Mais heureusement, en mai dernier, le juge Michael Davis (photo ci-dessous) qui avait présidé le procès a été pris de remors et a décidé de reprendre le dossier de zéro. Il a en effet constaté qu'un mois plus tôt, un collègue de l'Arizona avait renvoyé la RIAA dans ses ving-deux mètres en demandant au lobby du disque de prouver en quoi le simple fait d'avoir mis des chansons en partage sur Kazaa était constitutif d'une violation de droit d'auteur. Le simple fait de "mettre à disposition" une oeuvre n'est pas suffisant pour constituer une faute au regard du droit américain, il faut prouver qu'il y a eu effectivement téléchargement à partir du disque dur de l'accusé ! Ce qui change tout.
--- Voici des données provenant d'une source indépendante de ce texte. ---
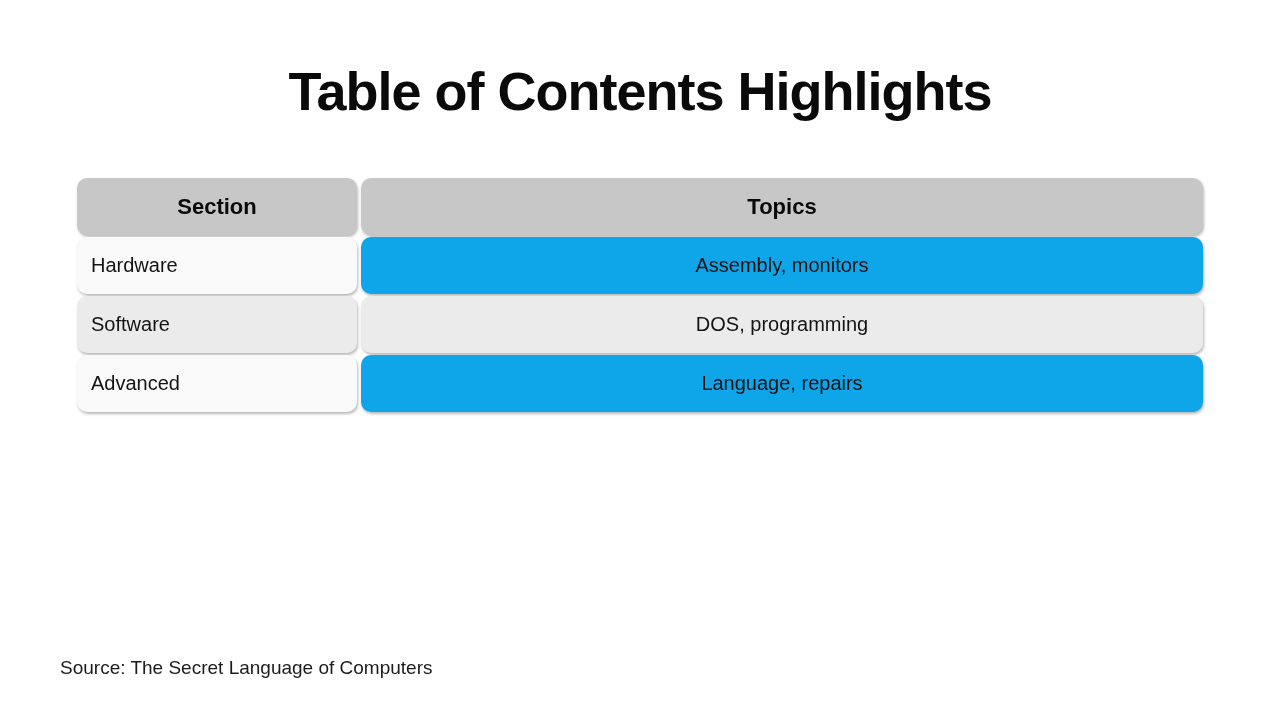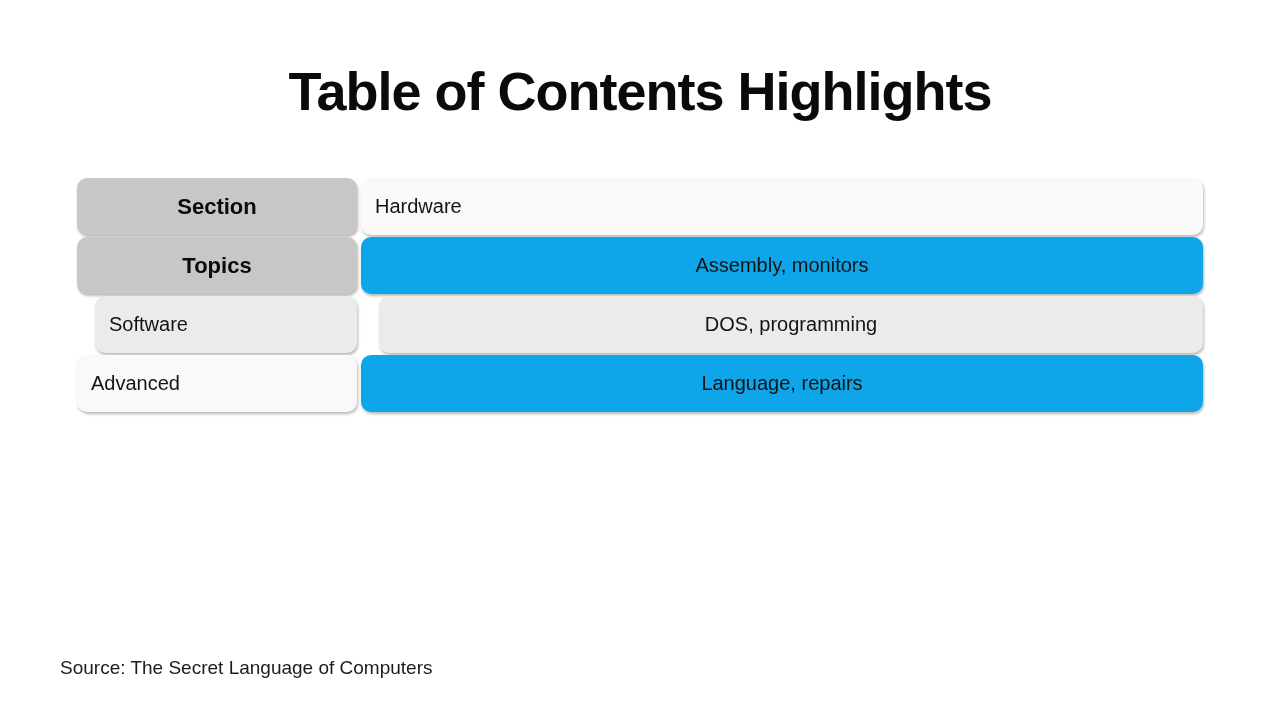"Hardware" div.cell { order: before "Topics" -> after "Topics" }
Ni une ni deux, le juge Davis a sauté sur l'occasion pour ouvrir une révision du procès. Le jury populaire, qui avait prononcé la sentence, n'était pas informé de cette subtilité juridique. Dans un mémoire de 44 pages (.pdf), il confirme donc que le jugement est entâché de nullité, et qu'un nouveau procès devra avoir lieu.

Mais il va plus loin. "Le tribunal serait négligent s'il ne se servait pas de cette opportunité pour implorer le Congrès de modifier la loi sur le droit d'auteur pour préciser les responsabilités et les dommages dans les affaires de réseaux peer-to-peer tel que celui-ci", plaide le mémoire. Le juge Davis s'insurge conte les montants auxquels peuvent être condamnés des internautes. "L'accusée est un individu, un consommateur. Ce n'est pas une entreprise", rappelle-t-il. "Elle n'a tiré aucun profit de ses actes".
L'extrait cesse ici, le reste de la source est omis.